DOKUMEN:
===============
Lima Pengelola TPA Ilegal Terancam 15 Tahun Penjara
Lima orang ditetapkan sebagai tersangka atas aktivitas pembuangan sampah di tempat pembuangan akhir ilegal di Tangerang dan Bekasi. Akibat ulahnya itu berpotensi merugikan negara dan pencemaran lingkungan.
Oleh
RHAMA PURNA JATI
·5 menit baca
JAKARTA, KOMPAS — Lima orang ditetapkan sebagai tersangka atas aktivitas pembuangan sampah di tempat pembuangan akhir ilegal di Kota Tangerang, Banten, dan Kabupaten Bekasi, Jawa Barat. Perbuatan tersangka dianggap telah merugikan negara dan berpotensi merusak lingkungan karena menyebabkan pencemaran. Atas perbuatannya, kelima tersangka terancam hukuman 15 tahun penjara dan denda hingga Rp 15 miliar.
===============
TINDAKAN YANG DIPERLUKAN:
**A)** Dalam berita tentang TPA ilegal di Tangerang dan Bekasi, berapa tahun hukuman penjara yang mengancam kelima tersangka?
**B)** Bisakah Anda melanjutkan berita tentang TPA ilegal di Tangerang dan Bekasi, dimulai setelah kalimat terakhir yang tercantum?

DATA YANG DISEDIAKAN:
===============
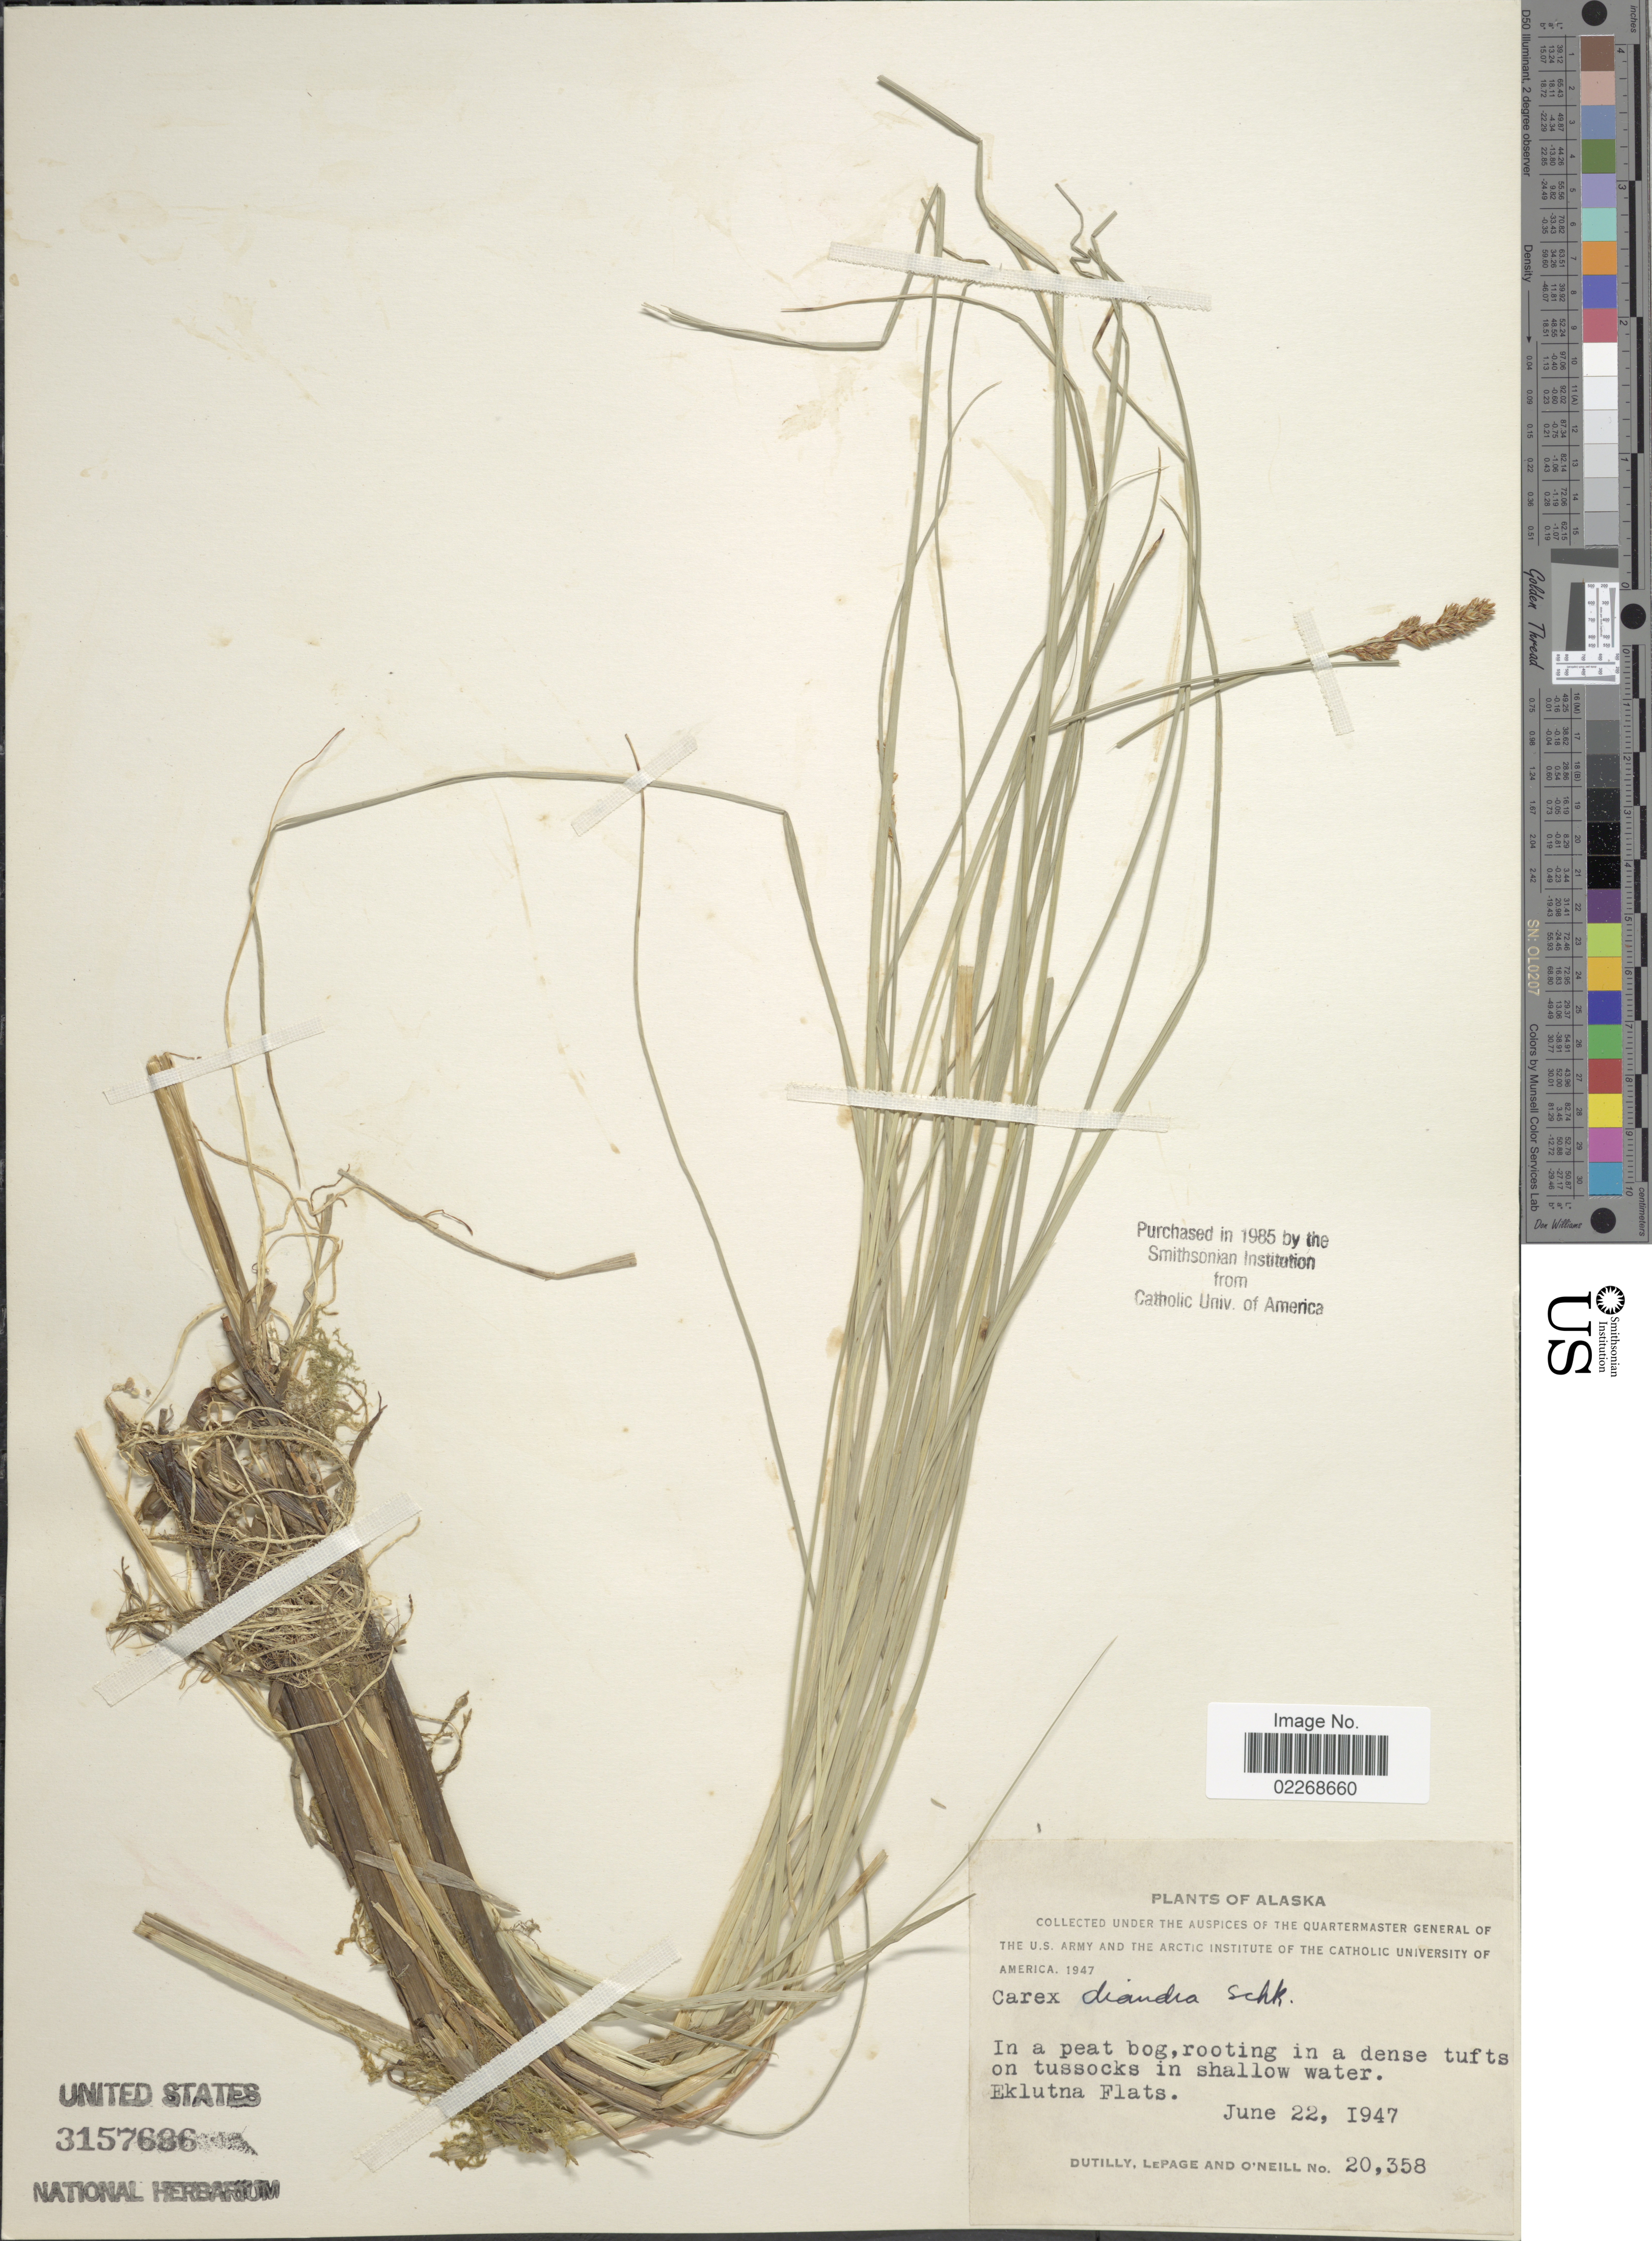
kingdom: Plantae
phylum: Tracheophyta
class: Liliopsida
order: Poales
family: Cyperaceae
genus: Carex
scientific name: Carex diandra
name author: Schrank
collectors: -. Dutilly, -. LePage & -. O'Neill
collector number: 20358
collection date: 1947-06-22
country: United States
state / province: Alaska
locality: In a peat bog, rooting in a dense tufts on tussocks in shallow water. Eklutna Flats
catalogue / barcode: US 3157686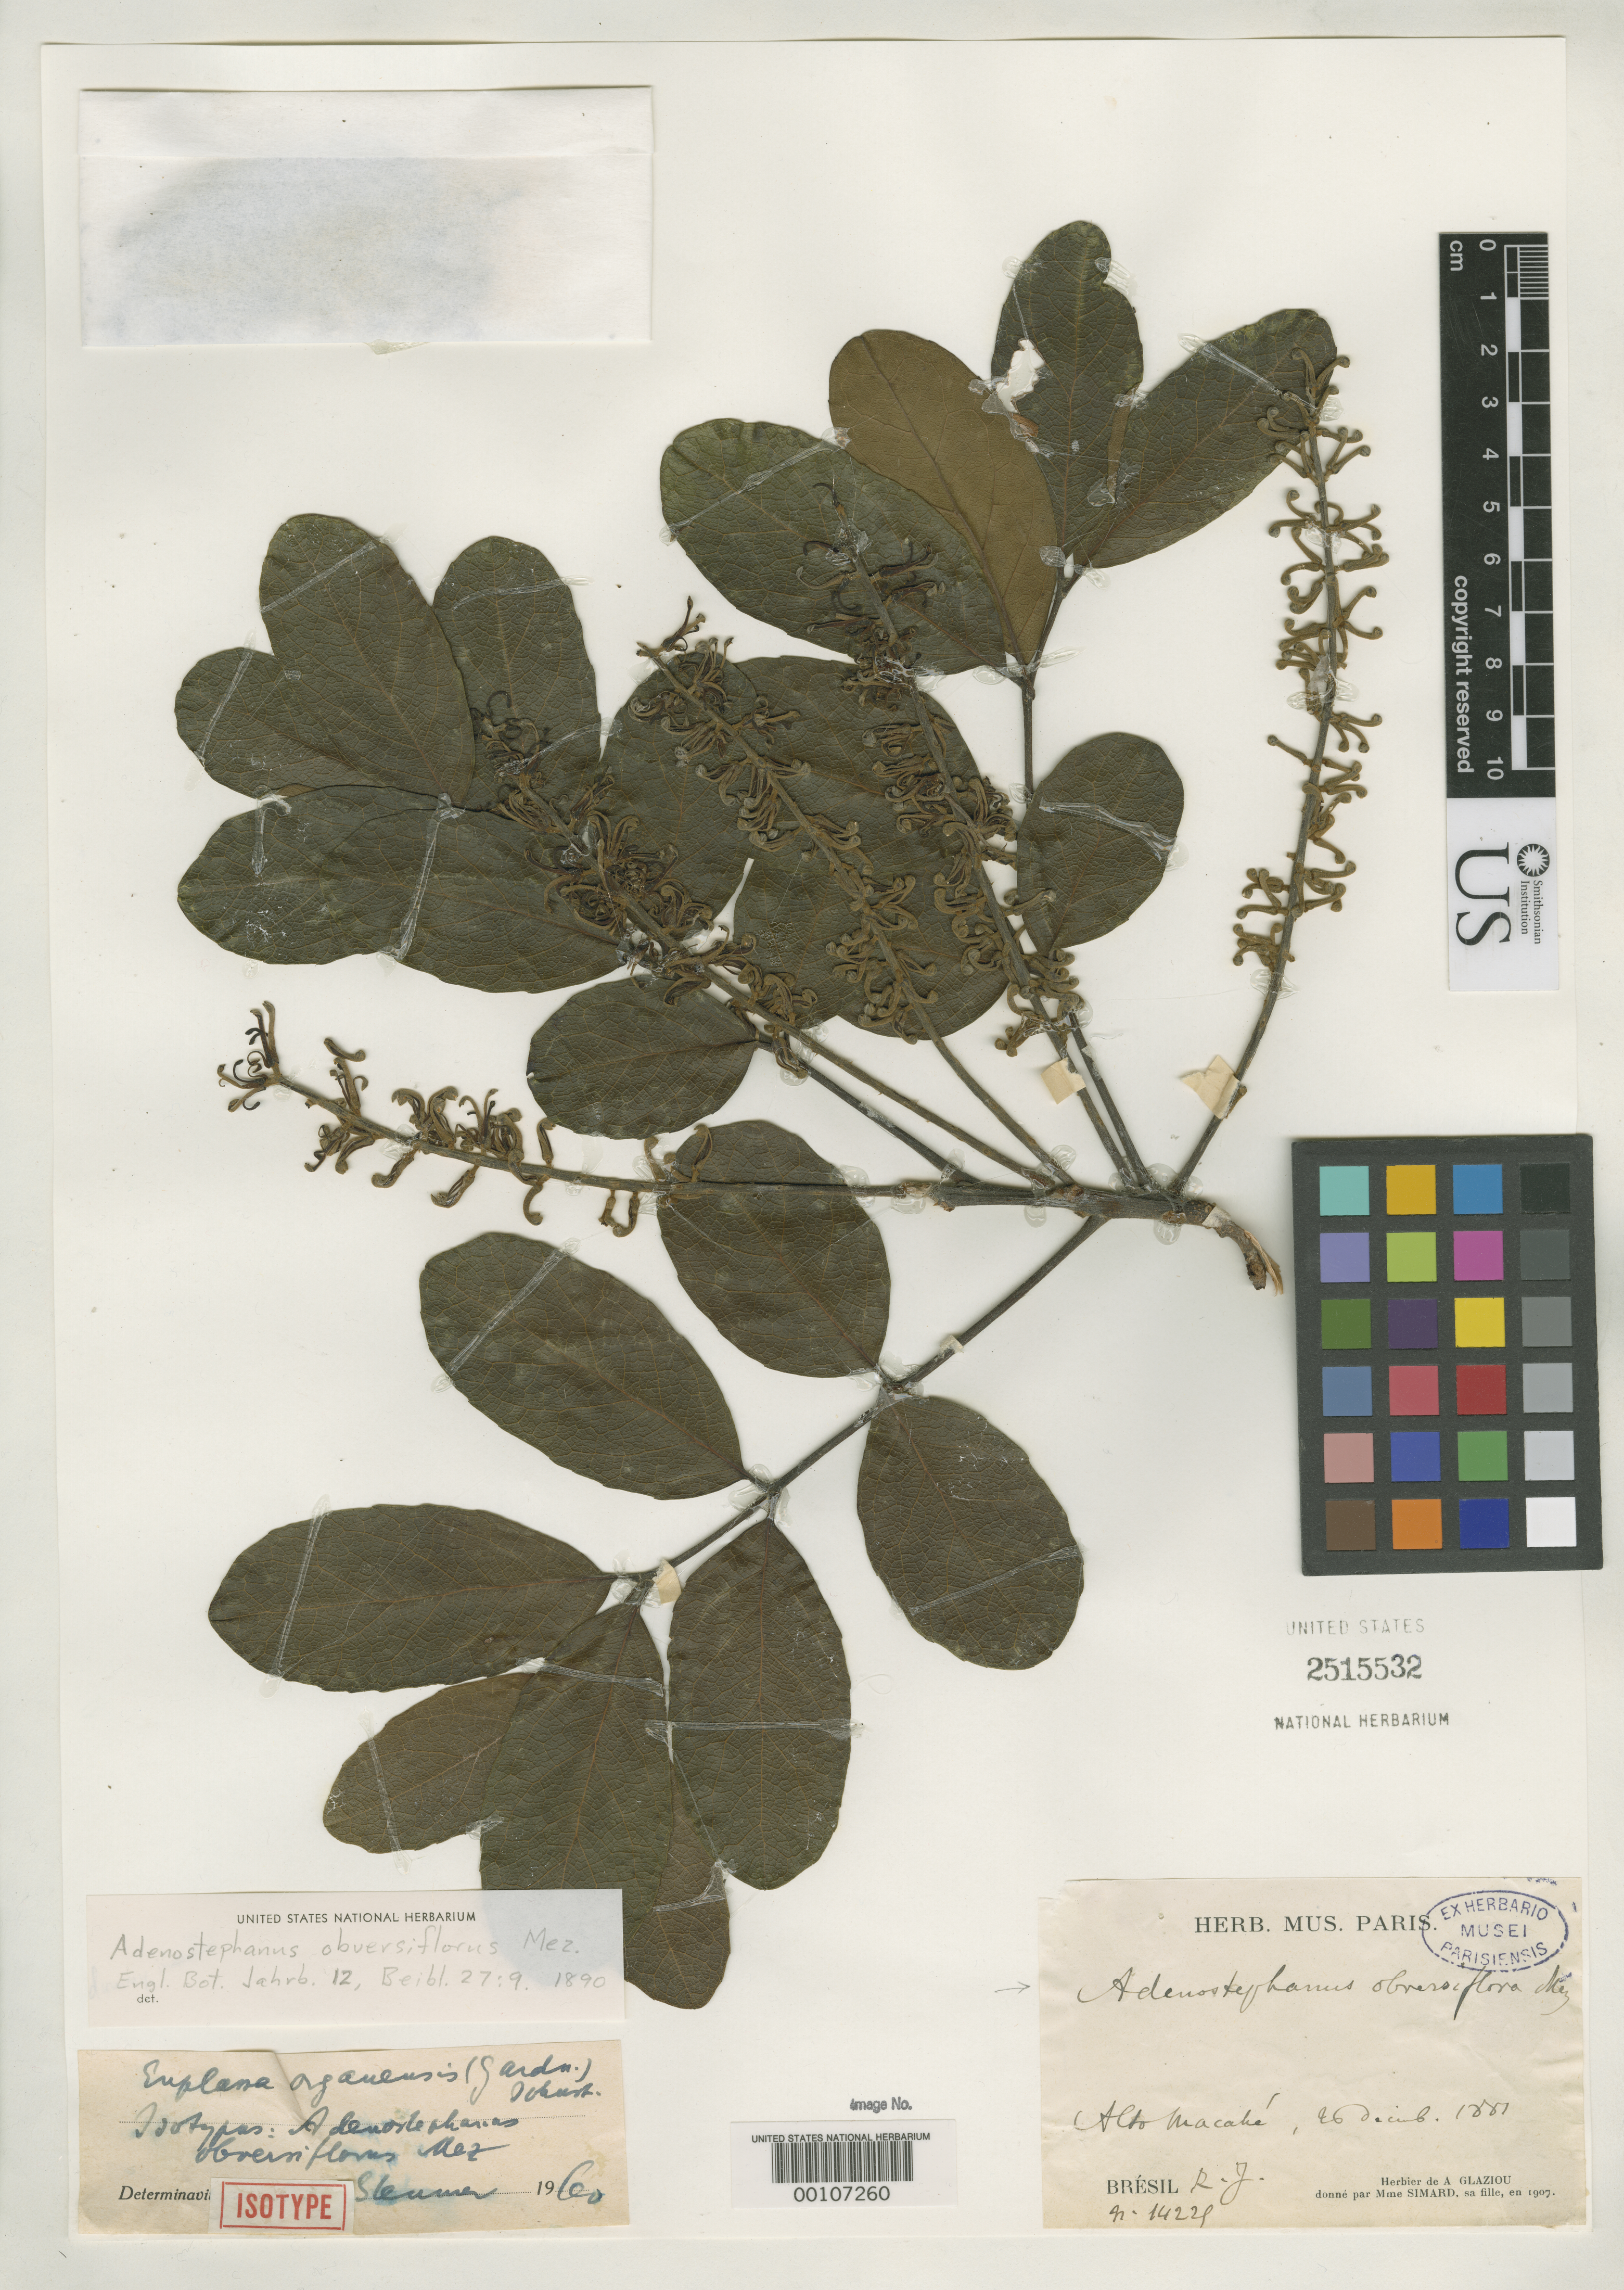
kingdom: Plantae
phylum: Tracheophyta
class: Magnoliopsida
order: Proteales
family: Proteaceae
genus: Adenostephanus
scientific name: Adenostephanus obversiflorus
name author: Mez ex Taub.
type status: Isotype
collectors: A. F. M. Glaziou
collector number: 14255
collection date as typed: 26 Dec 1881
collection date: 1881-12-26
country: Brazil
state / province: Rio de Janeiro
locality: Alto Macahe.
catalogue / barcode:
===============
JAWABAN PER TUGAS:
**A)** Kelima tersangka terancam hukuman 15 tahun penjara.

**B)**
Direktur Penegakan Hukum Pidana Kementerian Lingkungan Hidup dan Kehutanan (KLHK) Yazid Nurhuda saat mengadakan konferensi pers, Jumat (1/4/2022), menerangkan, kelima tersangka itu merupakan orang yang mengelola dua tempat pembuangan akhir (TPA) sampah ilegal di dua daerah berbeda.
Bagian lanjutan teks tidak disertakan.